Data in this exercise →

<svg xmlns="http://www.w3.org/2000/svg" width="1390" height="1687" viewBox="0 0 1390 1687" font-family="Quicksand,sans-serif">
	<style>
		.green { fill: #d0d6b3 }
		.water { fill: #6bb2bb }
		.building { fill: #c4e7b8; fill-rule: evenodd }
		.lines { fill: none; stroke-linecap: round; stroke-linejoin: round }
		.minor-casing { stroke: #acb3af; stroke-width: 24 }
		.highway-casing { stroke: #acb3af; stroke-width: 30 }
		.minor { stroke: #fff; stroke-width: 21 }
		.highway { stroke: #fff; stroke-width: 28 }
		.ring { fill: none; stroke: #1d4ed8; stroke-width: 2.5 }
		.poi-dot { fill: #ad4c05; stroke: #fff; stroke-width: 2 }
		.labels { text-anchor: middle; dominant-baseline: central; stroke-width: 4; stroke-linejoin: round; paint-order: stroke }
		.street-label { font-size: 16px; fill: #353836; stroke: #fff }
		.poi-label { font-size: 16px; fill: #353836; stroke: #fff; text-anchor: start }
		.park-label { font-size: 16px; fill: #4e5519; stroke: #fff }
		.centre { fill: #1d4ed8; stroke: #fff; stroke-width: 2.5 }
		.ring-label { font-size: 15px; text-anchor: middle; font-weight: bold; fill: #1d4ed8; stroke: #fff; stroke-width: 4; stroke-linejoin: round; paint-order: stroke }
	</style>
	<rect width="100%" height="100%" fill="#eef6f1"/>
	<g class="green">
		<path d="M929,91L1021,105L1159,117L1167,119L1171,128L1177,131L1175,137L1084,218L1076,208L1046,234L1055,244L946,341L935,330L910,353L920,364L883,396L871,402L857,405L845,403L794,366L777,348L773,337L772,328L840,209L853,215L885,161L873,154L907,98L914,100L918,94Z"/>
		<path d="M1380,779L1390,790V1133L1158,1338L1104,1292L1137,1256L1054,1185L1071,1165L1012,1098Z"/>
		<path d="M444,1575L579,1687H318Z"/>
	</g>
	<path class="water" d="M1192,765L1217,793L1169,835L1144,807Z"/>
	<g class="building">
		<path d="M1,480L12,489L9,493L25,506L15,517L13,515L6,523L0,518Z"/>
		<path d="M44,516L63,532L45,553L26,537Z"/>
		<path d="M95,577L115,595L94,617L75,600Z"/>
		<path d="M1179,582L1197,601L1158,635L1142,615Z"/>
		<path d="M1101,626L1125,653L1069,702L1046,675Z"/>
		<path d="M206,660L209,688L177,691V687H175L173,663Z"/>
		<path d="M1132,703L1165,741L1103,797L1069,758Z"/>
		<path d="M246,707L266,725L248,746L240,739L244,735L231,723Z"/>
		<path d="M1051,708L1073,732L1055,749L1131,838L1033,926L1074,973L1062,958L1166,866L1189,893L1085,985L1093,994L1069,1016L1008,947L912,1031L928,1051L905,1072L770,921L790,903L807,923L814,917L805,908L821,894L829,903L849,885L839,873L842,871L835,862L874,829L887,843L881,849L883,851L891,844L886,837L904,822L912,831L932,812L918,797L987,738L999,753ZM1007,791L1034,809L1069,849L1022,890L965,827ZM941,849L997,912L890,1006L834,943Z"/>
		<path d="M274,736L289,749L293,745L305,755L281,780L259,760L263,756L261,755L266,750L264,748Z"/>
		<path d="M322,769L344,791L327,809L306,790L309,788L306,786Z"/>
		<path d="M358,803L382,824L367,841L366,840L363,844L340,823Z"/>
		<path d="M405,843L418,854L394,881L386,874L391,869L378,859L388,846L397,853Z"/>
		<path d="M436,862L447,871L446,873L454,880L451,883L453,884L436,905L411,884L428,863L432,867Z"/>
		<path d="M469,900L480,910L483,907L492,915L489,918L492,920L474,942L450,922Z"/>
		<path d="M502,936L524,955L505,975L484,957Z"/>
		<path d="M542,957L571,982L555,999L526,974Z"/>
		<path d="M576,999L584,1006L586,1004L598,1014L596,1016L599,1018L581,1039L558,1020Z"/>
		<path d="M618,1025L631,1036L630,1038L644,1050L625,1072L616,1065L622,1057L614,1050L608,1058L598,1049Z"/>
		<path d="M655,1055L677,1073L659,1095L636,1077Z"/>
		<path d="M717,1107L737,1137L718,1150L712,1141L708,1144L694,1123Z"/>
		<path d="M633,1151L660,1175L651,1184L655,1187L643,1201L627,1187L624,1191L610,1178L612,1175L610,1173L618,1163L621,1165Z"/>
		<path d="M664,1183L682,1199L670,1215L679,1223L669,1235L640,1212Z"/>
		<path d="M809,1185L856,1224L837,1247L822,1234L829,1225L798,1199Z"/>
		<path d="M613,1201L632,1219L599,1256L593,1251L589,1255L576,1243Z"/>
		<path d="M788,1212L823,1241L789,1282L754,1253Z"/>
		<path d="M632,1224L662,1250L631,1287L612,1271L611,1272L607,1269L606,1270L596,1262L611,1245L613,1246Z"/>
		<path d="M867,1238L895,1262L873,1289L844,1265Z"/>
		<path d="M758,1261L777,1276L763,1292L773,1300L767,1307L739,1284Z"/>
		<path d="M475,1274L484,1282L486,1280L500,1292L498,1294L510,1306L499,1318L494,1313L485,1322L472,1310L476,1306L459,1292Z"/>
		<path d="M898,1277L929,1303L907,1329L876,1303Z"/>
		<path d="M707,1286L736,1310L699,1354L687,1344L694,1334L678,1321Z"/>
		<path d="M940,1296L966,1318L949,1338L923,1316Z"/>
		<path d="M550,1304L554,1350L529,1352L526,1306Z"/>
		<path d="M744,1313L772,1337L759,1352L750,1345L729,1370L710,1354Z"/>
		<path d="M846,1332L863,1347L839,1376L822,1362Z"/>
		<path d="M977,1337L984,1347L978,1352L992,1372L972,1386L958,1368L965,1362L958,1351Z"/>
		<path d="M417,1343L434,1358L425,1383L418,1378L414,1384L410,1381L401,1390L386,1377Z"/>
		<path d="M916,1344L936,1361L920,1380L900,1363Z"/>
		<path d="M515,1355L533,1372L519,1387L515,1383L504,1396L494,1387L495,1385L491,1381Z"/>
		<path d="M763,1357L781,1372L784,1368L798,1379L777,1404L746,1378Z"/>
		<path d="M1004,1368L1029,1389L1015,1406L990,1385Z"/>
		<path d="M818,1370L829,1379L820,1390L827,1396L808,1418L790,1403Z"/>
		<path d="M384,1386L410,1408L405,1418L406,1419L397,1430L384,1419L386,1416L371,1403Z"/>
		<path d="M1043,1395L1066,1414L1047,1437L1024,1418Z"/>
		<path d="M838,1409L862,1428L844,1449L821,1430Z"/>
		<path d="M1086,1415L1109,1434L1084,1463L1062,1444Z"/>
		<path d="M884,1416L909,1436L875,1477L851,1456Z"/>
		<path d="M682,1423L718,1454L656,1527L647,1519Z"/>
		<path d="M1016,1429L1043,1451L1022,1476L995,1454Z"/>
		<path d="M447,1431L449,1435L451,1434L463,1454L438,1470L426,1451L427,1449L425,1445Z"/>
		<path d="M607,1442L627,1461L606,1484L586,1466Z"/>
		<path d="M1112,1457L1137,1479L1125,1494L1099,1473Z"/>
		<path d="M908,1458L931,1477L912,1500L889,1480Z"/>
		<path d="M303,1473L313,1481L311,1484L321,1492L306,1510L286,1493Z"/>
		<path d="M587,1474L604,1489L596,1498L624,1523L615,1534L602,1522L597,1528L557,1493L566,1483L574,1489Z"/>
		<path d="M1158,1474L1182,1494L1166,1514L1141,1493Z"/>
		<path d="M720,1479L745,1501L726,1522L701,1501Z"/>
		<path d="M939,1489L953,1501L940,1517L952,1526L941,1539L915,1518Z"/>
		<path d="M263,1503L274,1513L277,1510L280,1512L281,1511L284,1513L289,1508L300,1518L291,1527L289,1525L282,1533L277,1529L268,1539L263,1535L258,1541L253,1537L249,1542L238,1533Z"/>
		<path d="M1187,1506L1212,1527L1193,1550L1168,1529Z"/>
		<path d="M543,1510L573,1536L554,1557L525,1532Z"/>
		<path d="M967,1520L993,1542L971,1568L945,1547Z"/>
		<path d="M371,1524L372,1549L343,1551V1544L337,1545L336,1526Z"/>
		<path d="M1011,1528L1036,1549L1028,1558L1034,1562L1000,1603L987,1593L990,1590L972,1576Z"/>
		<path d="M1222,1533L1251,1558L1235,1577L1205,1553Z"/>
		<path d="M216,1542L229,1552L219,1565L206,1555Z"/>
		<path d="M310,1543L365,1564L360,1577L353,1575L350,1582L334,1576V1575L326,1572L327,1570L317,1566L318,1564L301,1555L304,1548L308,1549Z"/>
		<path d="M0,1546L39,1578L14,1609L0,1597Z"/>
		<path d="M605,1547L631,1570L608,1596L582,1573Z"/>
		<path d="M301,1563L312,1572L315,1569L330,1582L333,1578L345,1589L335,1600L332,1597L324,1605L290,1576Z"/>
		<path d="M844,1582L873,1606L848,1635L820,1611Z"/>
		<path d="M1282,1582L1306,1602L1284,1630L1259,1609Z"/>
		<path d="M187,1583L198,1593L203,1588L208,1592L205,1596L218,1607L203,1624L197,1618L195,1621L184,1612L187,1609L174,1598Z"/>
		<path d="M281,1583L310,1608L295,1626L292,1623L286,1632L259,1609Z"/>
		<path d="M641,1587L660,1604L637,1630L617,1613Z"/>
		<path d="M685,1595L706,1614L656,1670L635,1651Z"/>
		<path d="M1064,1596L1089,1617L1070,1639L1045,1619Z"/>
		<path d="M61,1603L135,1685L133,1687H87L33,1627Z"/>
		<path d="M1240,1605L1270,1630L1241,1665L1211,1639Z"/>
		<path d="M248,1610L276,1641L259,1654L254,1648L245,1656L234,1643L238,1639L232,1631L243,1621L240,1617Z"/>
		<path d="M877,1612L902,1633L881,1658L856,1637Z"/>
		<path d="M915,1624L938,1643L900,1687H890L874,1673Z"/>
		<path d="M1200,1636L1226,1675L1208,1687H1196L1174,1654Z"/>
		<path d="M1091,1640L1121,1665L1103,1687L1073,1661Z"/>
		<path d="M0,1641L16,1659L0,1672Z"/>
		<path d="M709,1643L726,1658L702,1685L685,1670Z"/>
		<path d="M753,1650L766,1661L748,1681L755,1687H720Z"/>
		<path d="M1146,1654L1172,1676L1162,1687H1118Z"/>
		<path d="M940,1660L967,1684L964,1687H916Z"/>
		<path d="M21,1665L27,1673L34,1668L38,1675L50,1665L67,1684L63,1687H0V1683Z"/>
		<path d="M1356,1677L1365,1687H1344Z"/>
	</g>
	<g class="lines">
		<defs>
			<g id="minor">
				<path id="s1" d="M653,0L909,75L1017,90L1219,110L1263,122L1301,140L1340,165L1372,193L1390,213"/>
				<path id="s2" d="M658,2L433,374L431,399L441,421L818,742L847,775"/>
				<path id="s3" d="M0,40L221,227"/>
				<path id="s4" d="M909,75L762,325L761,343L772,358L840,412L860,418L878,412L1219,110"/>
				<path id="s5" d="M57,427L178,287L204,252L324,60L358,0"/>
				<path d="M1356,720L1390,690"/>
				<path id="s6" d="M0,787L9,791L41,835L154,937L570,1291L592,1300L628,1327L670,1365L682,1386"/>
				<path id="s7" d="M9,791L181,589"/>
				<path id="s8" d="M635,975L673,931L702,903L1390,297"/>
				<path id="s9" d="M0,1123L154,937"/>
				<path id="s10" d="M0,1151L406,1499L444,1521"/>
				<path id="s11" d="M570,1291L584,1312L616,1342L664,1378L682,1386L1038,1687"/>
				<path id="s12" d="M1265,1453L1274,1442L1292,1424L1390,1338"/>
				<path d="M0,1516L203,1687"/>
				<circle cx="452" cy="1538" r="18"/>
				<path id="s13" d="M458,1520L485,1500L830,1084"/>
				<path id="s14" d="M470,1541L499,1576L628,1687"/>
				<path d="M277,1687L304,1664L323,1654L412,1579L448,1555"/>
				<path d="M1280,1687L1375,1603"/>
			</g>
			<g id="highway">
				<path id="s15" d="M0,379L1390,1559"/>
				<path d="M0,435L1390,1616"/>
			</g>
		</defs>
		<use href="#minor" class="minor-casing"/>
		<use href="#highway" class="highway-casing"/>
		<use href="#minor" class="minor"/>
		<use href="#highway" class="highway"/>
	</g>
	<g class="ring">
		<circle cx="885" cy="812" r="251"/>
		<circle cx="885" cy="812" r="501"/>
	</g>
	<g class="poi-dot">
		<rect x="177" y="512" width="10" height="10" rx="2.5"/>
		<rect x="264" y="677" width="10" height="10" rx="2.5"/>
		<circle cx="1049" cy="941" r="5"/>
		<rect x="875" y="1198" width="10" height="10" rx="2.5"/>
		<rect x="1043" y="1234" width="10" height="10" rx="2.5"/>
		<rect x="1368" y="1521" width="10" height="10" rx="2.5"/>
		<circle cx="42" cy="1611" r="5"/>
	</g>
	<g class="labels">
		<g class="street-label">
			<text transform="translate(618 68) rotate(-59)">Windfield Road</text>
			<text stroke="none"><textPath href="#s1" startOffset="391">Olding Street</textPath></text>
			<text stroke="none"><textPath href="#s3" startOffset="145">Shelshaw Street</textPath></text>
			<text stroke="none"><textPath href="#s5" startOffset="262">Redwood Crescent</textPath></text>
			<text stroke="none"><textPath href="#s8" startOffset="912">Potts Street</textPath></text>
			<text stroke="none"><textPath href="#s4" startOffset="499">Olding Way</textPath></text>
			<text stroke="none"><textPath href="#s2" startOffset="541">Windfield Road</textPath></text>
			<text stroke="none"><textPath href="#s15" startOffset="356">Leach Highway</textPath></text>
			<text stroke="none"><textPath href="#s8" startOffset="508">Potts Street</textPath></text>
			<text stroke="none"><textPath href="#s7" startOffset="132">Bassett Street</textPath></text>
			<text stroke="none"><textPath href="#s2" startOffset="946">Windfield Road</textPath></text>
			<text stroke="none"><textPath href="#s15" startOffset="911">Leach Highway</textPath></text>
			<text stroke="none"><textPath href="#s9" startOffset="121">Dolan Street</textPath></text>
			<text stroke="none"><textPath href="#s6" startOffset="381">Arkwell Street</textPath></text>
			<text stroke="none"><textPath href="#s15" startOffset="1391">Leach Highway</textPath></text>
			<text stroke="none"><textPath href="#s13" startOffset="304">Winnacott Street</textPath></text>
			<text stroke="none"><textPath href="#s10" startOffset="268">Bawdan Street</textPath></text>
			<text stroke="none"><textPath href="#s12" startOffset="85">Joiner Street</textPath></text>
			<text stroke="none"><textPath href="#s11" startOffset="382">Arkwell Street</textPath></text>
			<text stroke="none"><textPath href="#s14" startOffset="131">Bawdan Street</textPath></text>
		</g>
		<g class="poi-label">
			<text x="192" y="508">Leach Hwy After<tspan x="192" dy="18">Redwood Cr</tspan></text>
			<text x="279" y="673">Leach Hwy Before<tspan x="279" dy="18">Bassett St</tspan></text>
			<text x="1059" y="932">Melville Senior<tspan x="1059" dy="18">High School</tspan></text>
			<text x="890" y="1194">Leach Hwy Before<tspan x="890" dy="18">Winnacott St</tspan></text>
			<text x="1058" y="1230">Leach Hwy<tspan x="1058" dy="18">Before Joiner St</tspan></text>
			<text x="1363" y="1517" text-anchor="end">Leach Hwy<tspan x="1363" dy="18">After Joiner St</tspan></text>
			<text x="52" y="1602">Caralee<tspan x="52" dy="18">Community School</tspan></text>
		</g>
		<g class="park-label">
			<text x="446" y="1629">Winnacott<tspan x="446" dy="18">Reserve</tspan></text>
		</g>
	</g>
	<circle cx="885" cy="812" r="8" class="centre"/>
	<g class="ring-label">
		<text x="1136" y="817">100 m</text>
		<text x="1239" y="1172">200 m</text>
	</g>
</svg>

About this exercise →
Look through the data and gather every line with the string "labels" in it.

Solution →
		.labels { text-anchor: middle; dominant-baseline: central; stroke-width: 4; stroke-linejoin: round; paint-order: stroke }
	<g class="labels">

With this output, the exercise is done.